Citations sur La chevauchée des steppes : 3000 kilomètres à cheval à traver.. (150)
Le soleil orageux, à travers un ciel noir, pose le diadème de ses fuseaux sur la canopée. Nous suivons le rebord de la falaise, juchés aux premières loges du spectacle. Feuilles d'or, âge d'or? Il nous semble contempler là une vision première telle que pouvaient en surprendre les hommes des temps anciens quand ils découvraient un éden fertile et vierge, au bout de longues années d'errance.
Charmes, roseaux et ormes. La cime des plus hauts spécimens n'atteint même pas l'ancien niveau des eaux. Vers le milieu de l'après-midi, nous escaladons la butée et reprenons pied sur le plateau steppique, surplombant le fleuve. La forêt, alors, s'épanouit à nos pieds, nappe automnale, incendiée, mouvante, nichée dans l'orbe du fleuve, déposée au creux des rives comme la coulée d'or au fond de l'athanor.

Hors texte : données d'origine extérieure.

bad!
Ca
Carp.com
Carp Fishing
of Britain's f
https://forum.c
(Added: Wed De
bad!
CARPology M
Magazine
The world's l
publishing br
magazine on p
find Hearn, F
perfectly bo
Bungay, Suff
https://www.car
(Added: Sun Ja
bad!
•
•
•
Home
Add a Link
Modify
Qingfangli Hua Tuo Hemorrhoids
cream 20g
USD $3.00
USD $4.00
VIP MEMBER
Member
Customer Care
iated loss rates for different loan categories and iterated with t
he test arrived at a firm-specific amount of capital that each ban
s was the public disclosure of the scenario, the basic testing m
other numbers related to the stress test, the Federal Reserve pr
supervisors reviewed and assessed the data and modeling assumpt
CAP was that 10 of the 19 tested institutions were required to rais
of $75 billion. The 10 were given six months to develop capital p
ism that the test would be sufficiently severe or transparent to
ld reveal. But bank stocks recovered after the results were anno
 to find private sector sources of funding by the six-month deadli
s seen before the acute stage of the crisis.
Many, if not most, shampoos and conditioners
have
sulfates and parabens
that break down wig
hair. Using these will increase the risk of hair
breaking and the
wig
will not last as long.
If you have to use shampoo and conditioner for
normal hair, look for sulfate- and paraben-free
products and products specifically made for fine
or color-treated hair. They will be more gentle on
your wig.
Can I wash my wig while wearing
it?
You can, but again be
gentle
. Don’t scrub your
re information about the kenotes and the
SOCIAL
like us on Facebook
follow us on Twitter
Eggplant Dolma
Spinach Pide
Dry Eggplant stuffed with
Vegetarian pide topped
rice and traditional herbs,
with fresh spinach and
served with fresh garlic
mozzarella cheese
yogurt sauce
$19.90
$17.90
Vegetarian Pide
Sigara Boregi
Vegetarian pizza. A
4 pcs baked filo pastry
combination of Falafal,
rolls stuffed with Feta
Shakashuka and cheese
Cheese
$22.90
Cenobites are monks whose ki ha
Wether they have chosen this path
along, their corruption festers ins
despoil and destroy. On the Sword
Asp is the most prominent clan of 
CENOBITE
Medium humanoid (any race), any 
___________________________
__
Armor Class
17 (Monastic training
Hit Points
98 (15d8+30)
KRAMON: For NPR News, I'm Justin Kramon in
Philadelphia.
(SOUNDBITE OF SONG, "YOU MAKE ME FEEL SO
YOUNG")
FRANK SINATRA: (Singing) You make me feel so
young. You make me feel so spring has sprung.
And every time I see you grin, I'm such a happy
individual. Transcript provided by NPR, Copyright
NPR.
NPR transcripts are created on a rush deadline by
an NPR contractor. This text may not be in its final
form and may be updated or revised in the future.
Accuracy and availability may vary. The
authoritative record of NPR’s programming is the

Quel paradoxe! En plein désert du Kyzylkoum ouzbek, sur les bords d'un fleuve épuisé qui s'échine à désaltérer une mer disparue, voilà que nous marchons dans un taillis bourguignon, sous une voûte automnale, le long de laies rectilignes, savourant le craquement du tapis de feuilles, baignés doucement de la lumière filtrée par le tamis des frondaisons.
En pénétrant dans le sous-bois automnal nous retrouvons la saveur oubliée des futaies. Après des jours de désert lugubre et de steppe pelée, le recours aux forêts fait toujours l'effet d'une résurrection.

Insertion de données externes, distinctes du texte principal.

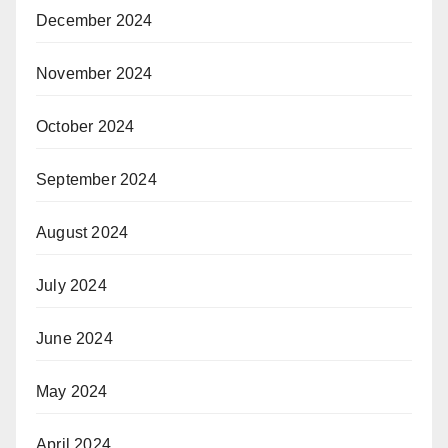
December 2024
November 2024
October 2024
September 2024
August 2024
July 2024
June 2024
May 2024
April 2024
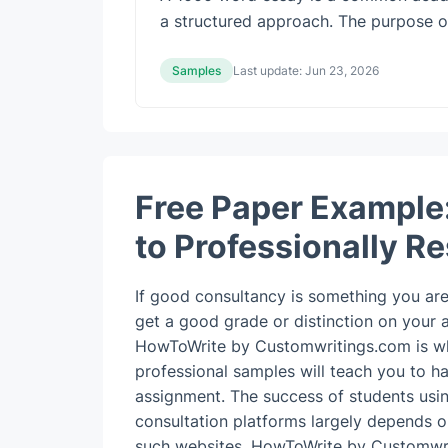
a structured approach. The purpose of w
Samples
Last update:
Jun 23, 2026
Free Paper Example
to Professionally R
If good consultancy is something you are 
get a good grade or distinction on your
HowToWrite by Customwritings.com is wh
professional samples will teach you to h
assignment.
The success of students usi
consultation platforms largely depends o
such websites. HowToWrite by Customwr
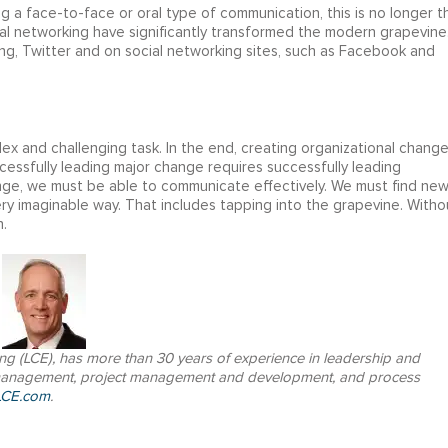
ng a face-to-face or oral type of communication, this is no longer t
al networking have significantly transformed the modern grapevine
ng, Twitter and on social networking sites, such as Facebook and
ex and challenging task. In the end, creating organizational chang
ccessfully leading major change requires successfully leading
hange, we must be able to communicate effectively. We must find ne
y imaginable way. That includes tapping into the grapevine. Witho
.
ing (LCE), has more than 30 years of experience in leadership and
 management, project management and development, and process
CE.com
.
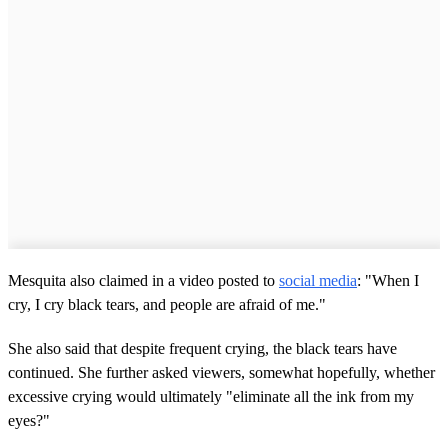
Mesquita also claimed in a video posted to
social media
: "When I
cry, I cry black tears, and people are afraid of me."
She also said that despite frequent crying, the black tears have
continued. She further asked viewers, somewhat hopefully, whether
excessive crying would ultimately "eliminate all the ink from my
eyes?"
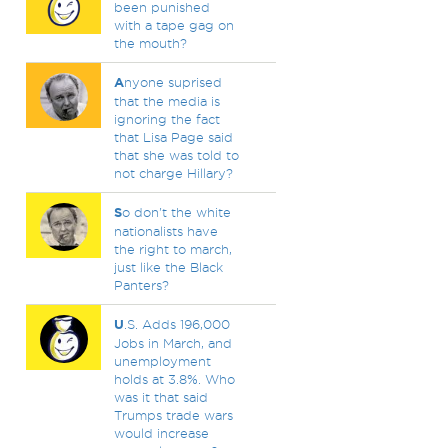
been punished
with a tape gag on
the mouth?
A
nyone suprised
that the media is
ignoring the fact
that Lisa Page said
that she was told to
not charge Hillary?
S
o don't the white
nationalists have
the right to march,
just like the Black
Panters?
U
.S. Adds 196,000
Jobs in March, and
unemployment
holds at 3.8%. Who
was it that said
Trumps trade wars
would increase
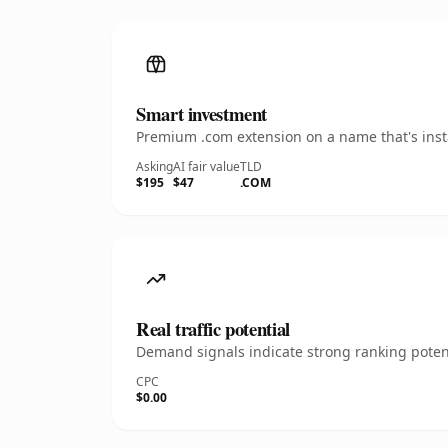
Smart investment
Premium .com extension on a name that's insta
Asking
AI fair value
TLD
$195
$47
.COM
Real traffic potential
Demand signals indicate strong ranking potent
CPC
$0.00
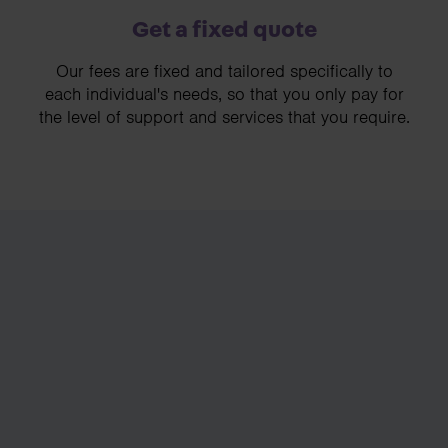
Get a fixed quote
Our fees are fixed and tailored specifically to
each individual's needs, so that you only pay for
the level of support and services that you require.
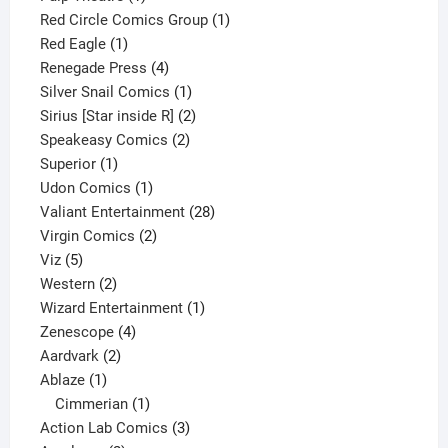
product
1
Red Circle Comics Group
1
1
product
Red Eagle
1
product
4
Renegade Press
4
products
1
Silver Snail Comics
1
product
2
Sirius [Star inside R]
2
2
products
Speakeasy Comics
2
1
products
Superior
1
product
1
Udon Comics
1
product
28
Valiant Entertainment
28
2
products
Virgin Comics
2
5
products
Viz
5
products
2
Western
2
products
1
Wizard Entertainment
1
4
product
Zenescope
4
2
products
Aardvark
2
1
products
Ablaze
1
product
1
Cimmerian
1
product
3
Action Lab Comics
3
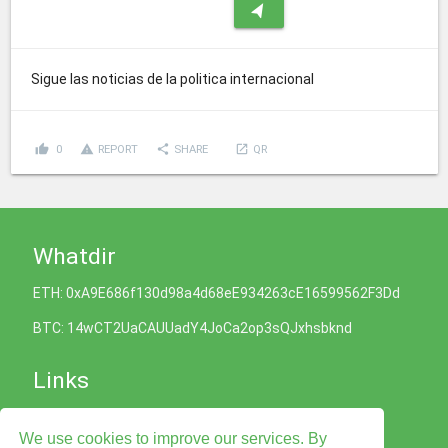
navigation
Sigue las noticias de la politica internacional
thumb_up
report_problem
share
launch
0
REPORT
SHARE
QR
Whatdir
ETH: 0xA9E686f130d98a4d68eE934263cE16599562F3Dd
BTC: 14wCT2UaCAUUadY4JoCa2op3sQJxhsbknd
Links
Cookies Policy
We use cookies to improve our services. By
Privacy Policy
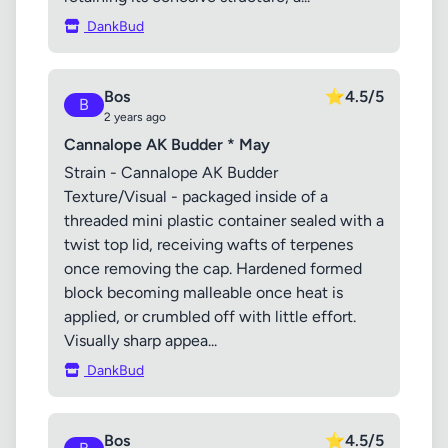
DankBud
Bos
⭐
4.5/5
B
2 years ago
Cannalope AK Budder * May
Strain - Cannalope AK Budder
Texture/Visual - packaged inside of a
threaded mini plastic container sealed with a
twist top lid, receiving wafts of terpenes
once removing the cap. Hardened formed
block becoming malleable once heat is
applied, or crumbled off with little effort.
Visually sharp appea...
DankBud
Bos
⭐
4.5/5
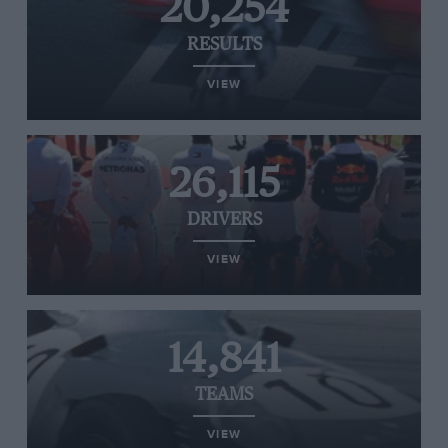
20,254
RESULTS
VIEW
26,115
DRIVERS
VIEW
14,841
TEAMS
VIEW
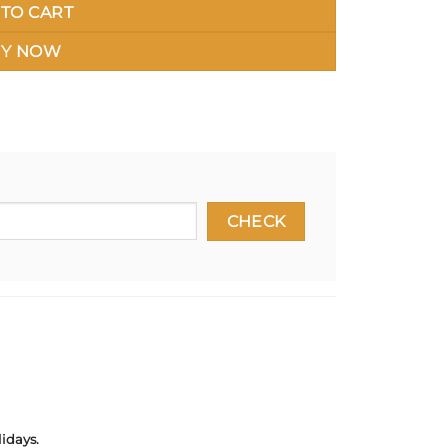
TO CART
Y NOW
idays.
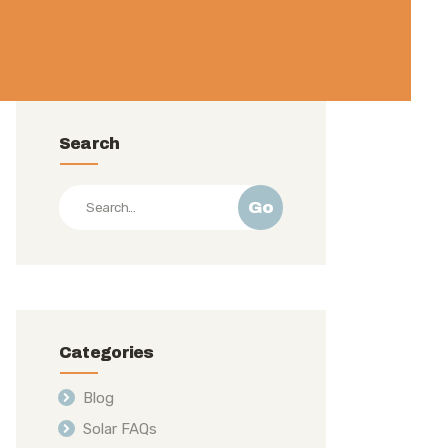
Search
Go
Categories
Blog
Solar FAQs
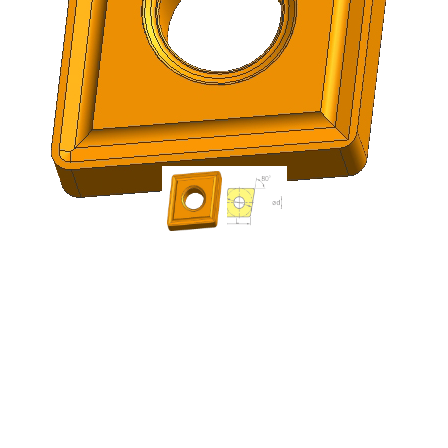
ICE CNMG120404-OMM
| CNMG431-OMM
Indexable Carbide
Turning Insert (10 Pack)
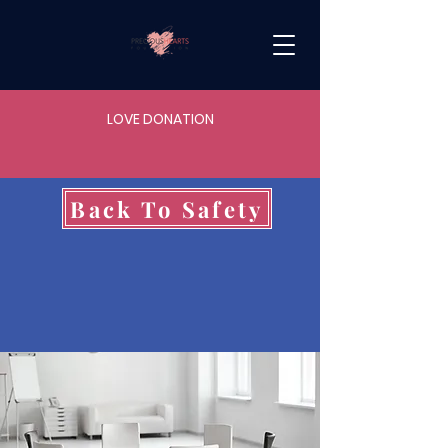
LOVE DONATION
Back To Safety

Hérodote (déjà!) rapporte que les Perses réprimandaient les incartades des Ioniens vaincus en châtrant leurs fils et en déportant leurs filles... en Bactriane.

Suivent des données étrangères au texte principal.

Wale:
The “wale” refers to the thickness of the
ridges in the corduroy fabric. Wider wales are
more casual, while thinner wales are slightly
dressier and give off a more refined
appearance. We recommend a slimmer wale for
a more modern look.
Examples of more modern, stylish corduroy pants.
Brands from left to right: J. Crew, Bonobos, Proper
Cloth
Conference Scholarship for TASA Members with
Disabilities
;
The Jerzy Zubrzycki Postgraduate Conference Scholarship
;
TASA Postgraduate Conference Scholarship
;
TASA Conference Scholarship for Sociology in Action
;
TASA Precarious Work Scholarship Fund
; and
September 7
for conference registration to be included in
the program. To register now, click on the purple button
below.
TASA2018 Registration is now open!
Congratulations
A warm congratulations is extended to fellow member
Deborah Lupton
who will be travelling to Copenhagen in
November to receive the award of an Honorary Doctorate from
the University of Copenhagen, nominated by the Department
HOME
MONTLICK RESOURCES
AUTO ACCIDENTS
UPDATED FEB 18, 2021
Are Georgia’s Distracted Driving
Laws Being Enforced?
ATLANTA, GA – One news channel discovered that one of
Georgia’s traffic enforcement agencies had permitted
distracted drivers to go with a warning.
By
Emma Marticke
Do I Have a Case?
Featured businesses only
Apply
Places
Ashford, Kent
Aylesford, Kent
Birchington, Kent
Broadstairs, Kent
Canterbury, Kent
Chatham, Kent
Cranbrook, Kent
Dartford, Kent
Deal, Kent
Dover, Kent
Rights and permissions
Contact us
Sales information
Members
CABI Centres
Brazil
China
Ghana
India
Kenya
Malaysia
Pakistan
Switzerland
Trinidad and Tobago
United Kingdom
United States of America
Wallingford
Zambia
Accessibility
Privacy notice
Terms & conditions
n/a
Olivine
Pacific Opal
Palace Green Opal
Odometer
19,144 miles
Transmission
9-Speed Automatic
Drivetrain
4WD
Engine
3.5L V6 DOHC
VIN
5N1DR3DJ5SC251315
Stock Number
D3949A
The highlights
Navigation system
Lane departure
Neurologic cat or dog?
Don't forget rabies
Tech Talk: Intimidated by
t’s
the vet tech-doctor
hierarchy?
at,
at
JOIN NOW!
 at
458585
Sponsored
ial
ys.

Le Turkestan a toujours symbolisé aux yeux des Russes la Terre maudite où le gouvernement tsariste ou soviétique envoyait les colons en punition. Ces contrées sont des terres d'exil. Comme vouées par l'Histoire à accueillir le bannissement.
Le village est encore plus triste dans la nuit laiteuse. Panoplie de la ruine : tuyaux crevés, poteaux tordus, murs défoncés, maisons décrépies aux fenêtres tendues de plastique s'alignent le long de la piste de poussière. Le voilà ce Turkestan cauchemardesque dont on agitait le spectre devant les dissidents suspects qu'on menaçait d'exil.
Les chevaux nous portent une confiance absolue. Nous restons peu en selle pour éviter de les fatiguer et de nous endormir, bercés par leur allure régulière.
La nature du désert envahit jusqu'à nos consciences. Nous avançons vidés, dans les heures et les heures d'une lourde hébétude. Il nous semble accomplir une traversée de fantômes, comme si le sable se refermait sur la trace de notre passage.
Jours terribles, jours immenses, jours étirés chacun comme une semaine entière. La steppe passe. Au pas. La steppe, la désertique steppe. L'aube sur la steppe et la nuit sur la steppe et la lune sur la steppe et puis l'aube à nouveau.